There’s a big police operation on in the area […] They are rolling [out] this new dual testing and we’re hearing stories on a weekly basis – ‘Oh, did you hear so-and-so got done?’ So, you know, I just don’t need this extra stress. I’ve just moved to [a new suburb, near a major road and…] a friend visiting from [the city] two weeks ago got picked up on that road and tested positive for marijuana in her system […] So, you know, there’s me never driving on that road again. So instead of driving from there to there, I now do a big loop, which probably almost doubles the distance so I avoid the bit where the police are known to sit.*

* A person may test positive for cannabis some time after they last consumed it. The length of time varies, depending on the amount consumed and the individual’s metabolism.

Pauline is concerned that her ability to find work could be affected if she loses her driver’s licence due to cannabis consumption. (Played by an actor)

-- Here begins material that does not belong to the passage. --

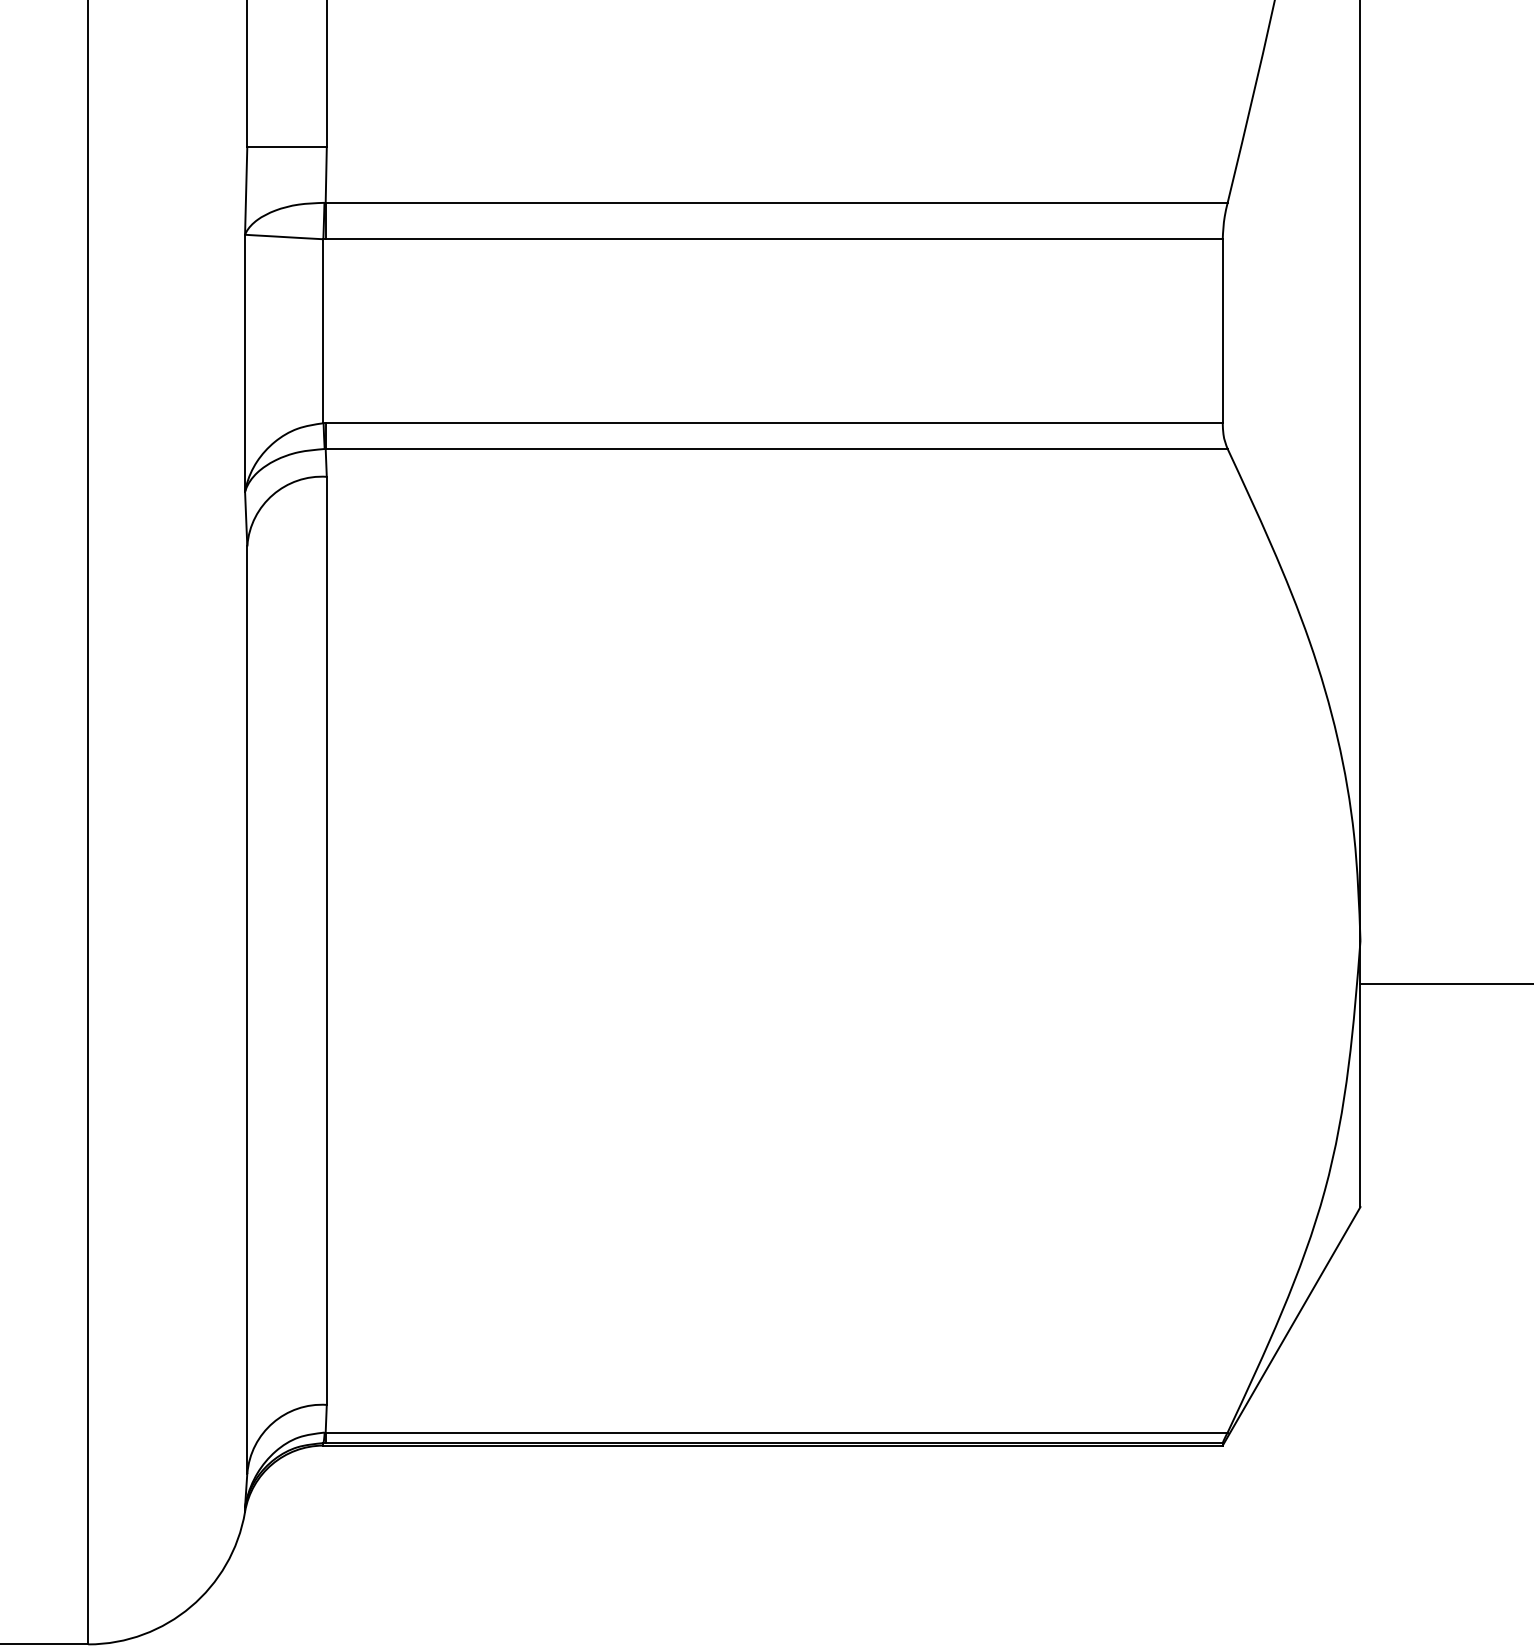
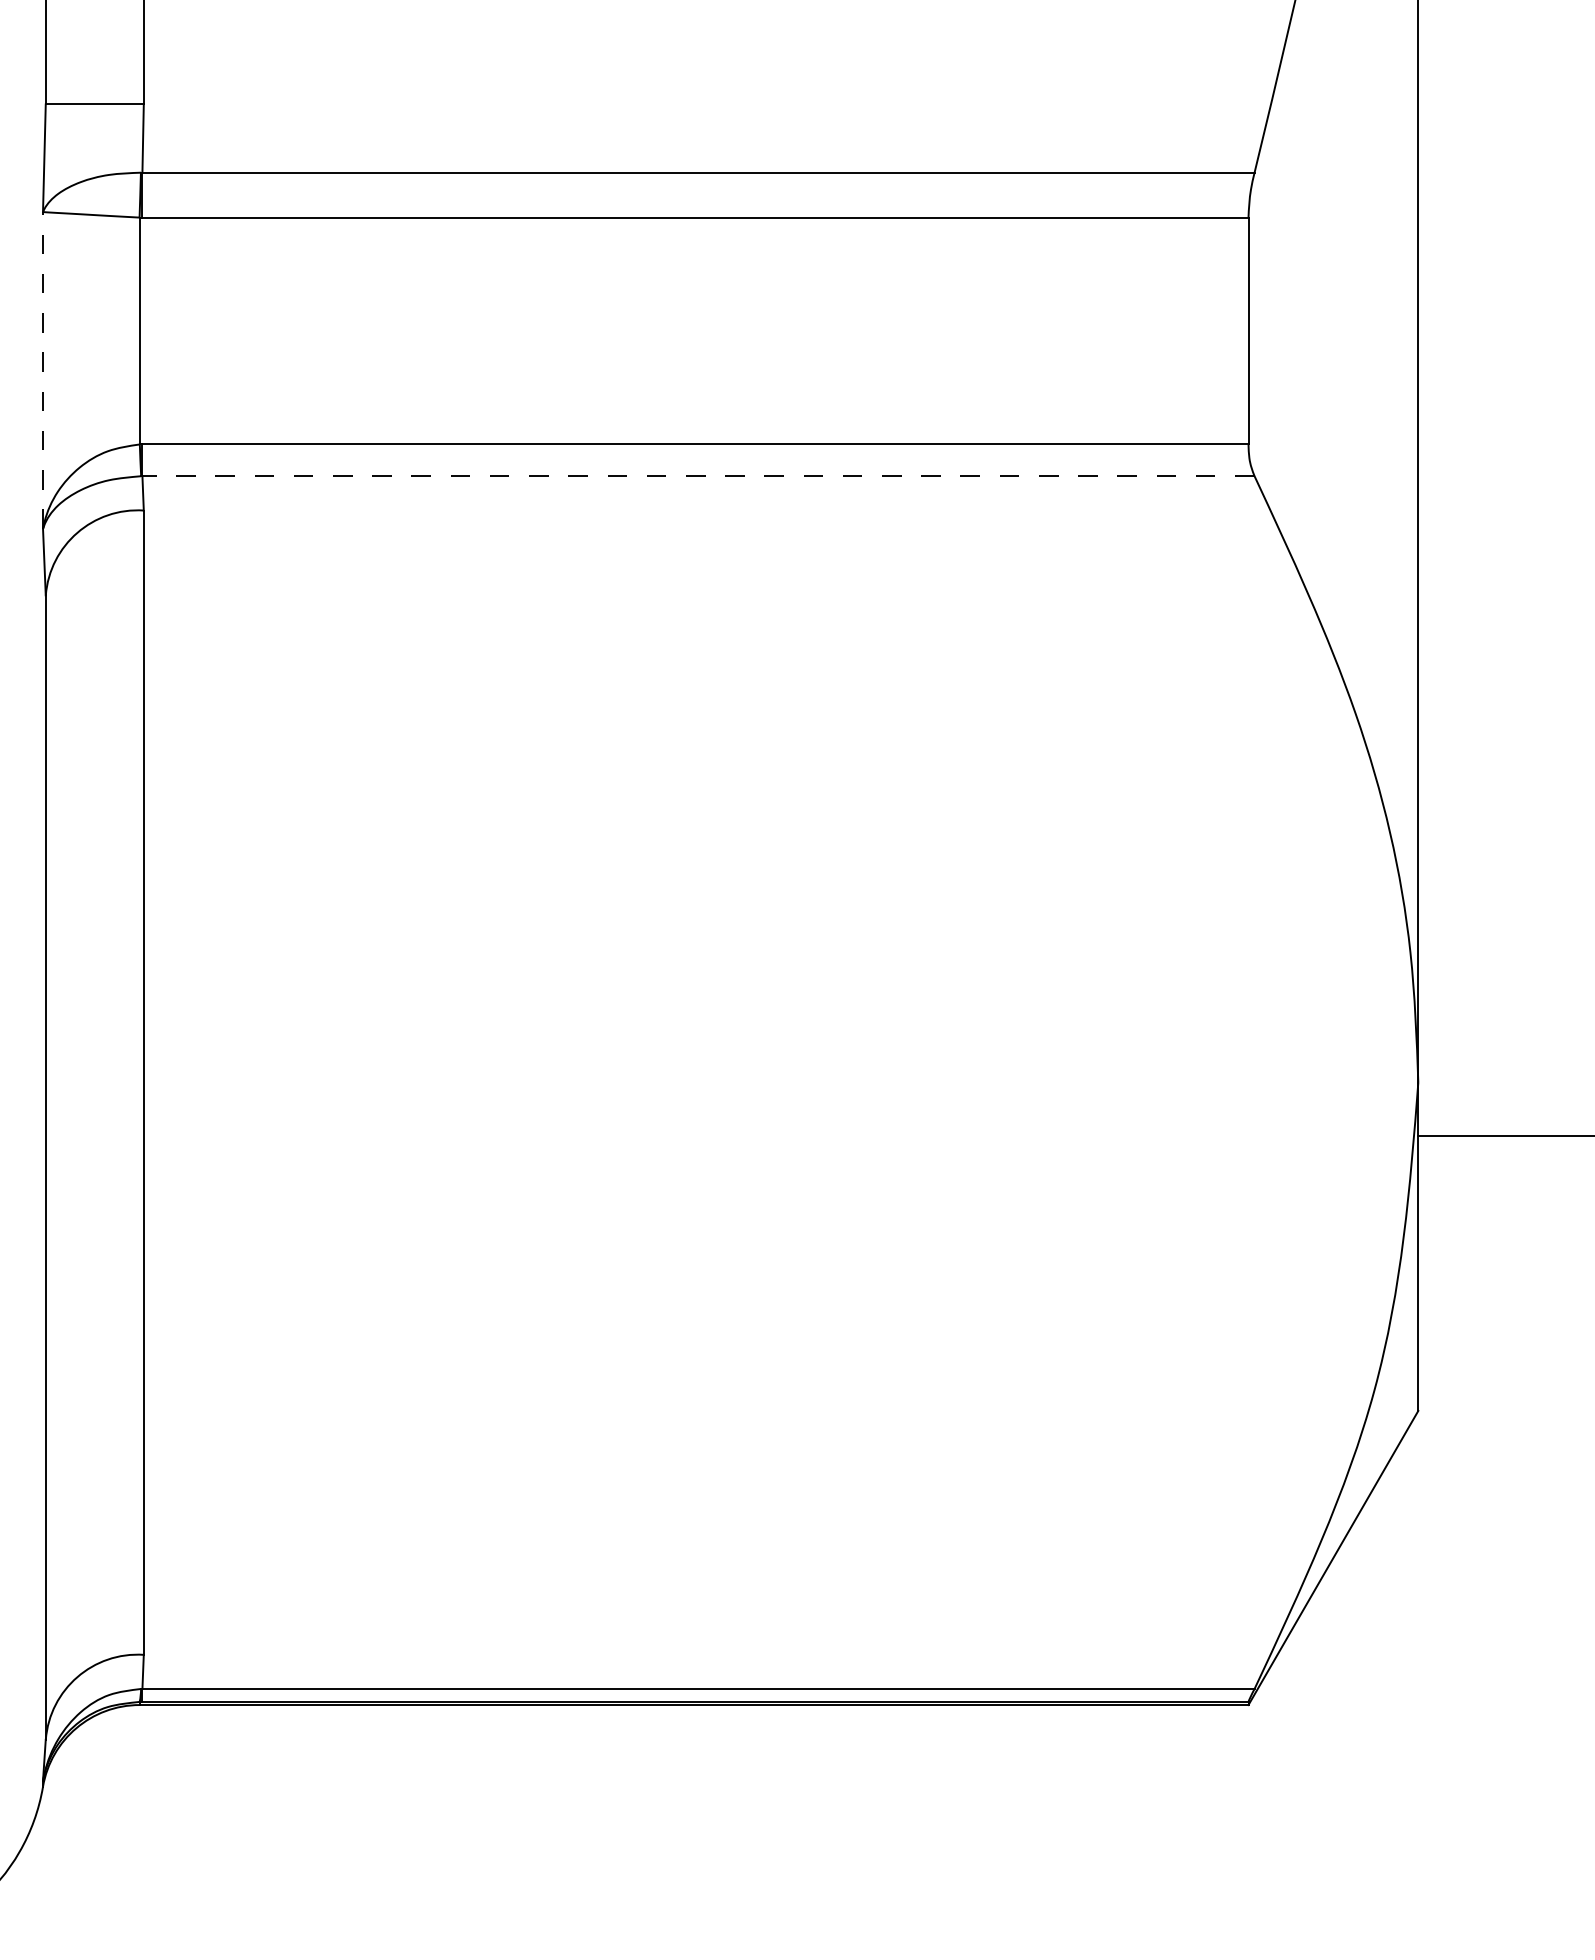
line: (245, 362) -> (43, 369), solid -> dashed
line: (776, 449) -> (698, 476), solid -> dashed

Being low income is a big factor playing into all of this. So I knew when I moved up to this region that employment would be really hard […] and I knew that what I did in [the city] was fairly niche kind of work. The reality of it was really awful though […] So I’ve just been living off my […] savings and getting what part-time work I could.


I’ve just gone for a rare […] well-paid […] job [in a nearby city]. If I lose my [driver’s] licence for pot use I’ll be screwed.* I could live in [this town] without a car [but] it would be difficult […] I could get a pushbike and I could walk around. It’s 15 minutes’ walk from my house into town, so it’s no biggie, but that means I’d have to limit my possibilities of where I work.

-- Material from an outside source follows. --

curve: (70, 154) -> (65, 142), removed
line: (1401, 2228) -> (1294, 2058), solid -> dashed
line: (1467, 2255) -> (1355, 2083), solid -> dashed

* A person may test positive for cannabis some time after they last consumed it. The length of time varies, depending on the amount consumed and the individual’s metabolism.

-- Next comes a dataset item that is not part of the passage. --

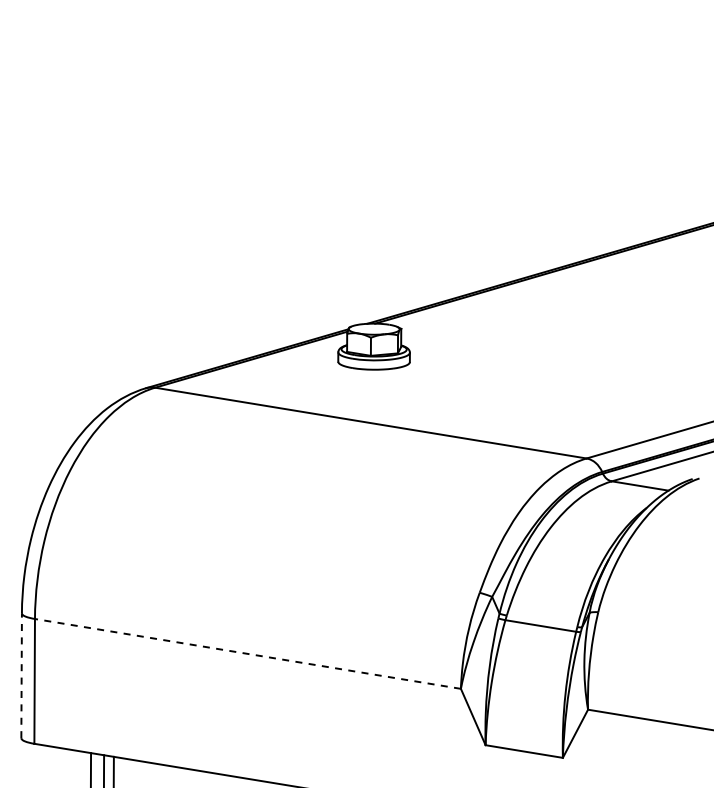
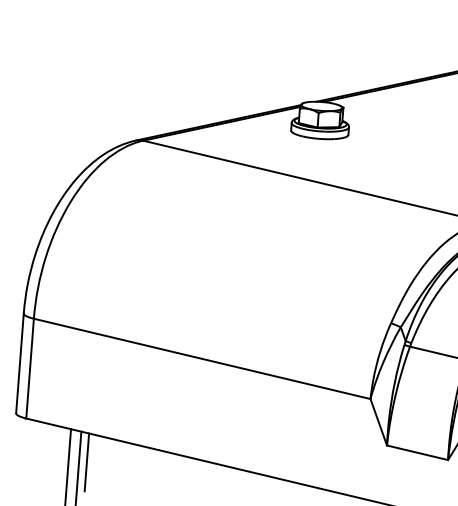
line: (247, 653) -> (201, 358), dashed -> solid
line: (21, 675) -> (19, 363), dashed -> solid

In the past Pauline enjoyed taking cocaine and MDMA but now finds it takes her too long to ‘recover’ afterwards. (Played by an actor)


I would occasionally have what I would call ‘party drugs’: cocaine or MDMA. I do find though in the last say four […or] five years, it just knocks me around so much. It’s almost not worth it. And I’ve been at things, like say a small boutique dance party, where I feel very comfortable and safe and entertained [with] all my loved ones around me. And after about five hours, my physical body just says, ‘No’. And I’ve still got the drug pumping through, but I’m over it. My physical body’s tired, I just want to be in a quiet space again. And then it [takes] days to get over it.

Pauline sometimes finds it hard to eat a nutritious diet because of work commitments, stress and a routine of smoking cannabis after work. (Played by an actor)


A regular week for me would be smoking [cannabis] every night […] If I’m really focused on my health, I won’t have it until after dinner, but often the craving for the pot is more than [the feeling of], ‘Gee I want my dinner’, which then leads to naughty patterns around not eating properly because I can’t be bothered […] Then at 8.30 or 9pm, I’m sort of looking in the fridge for just anything I can shovel down, where[as] I could have […] cooked up some beautiful organic vegetables and meats that I’d bought.


Even just last night, I was sitting there and I thought, ‘No, before you have a second joint, you have to have that soup that’s heating on the stove. It’s ready now. Just go and eat it’. So [regular cannabis consumption] does link in to some disordered eating patterns for me.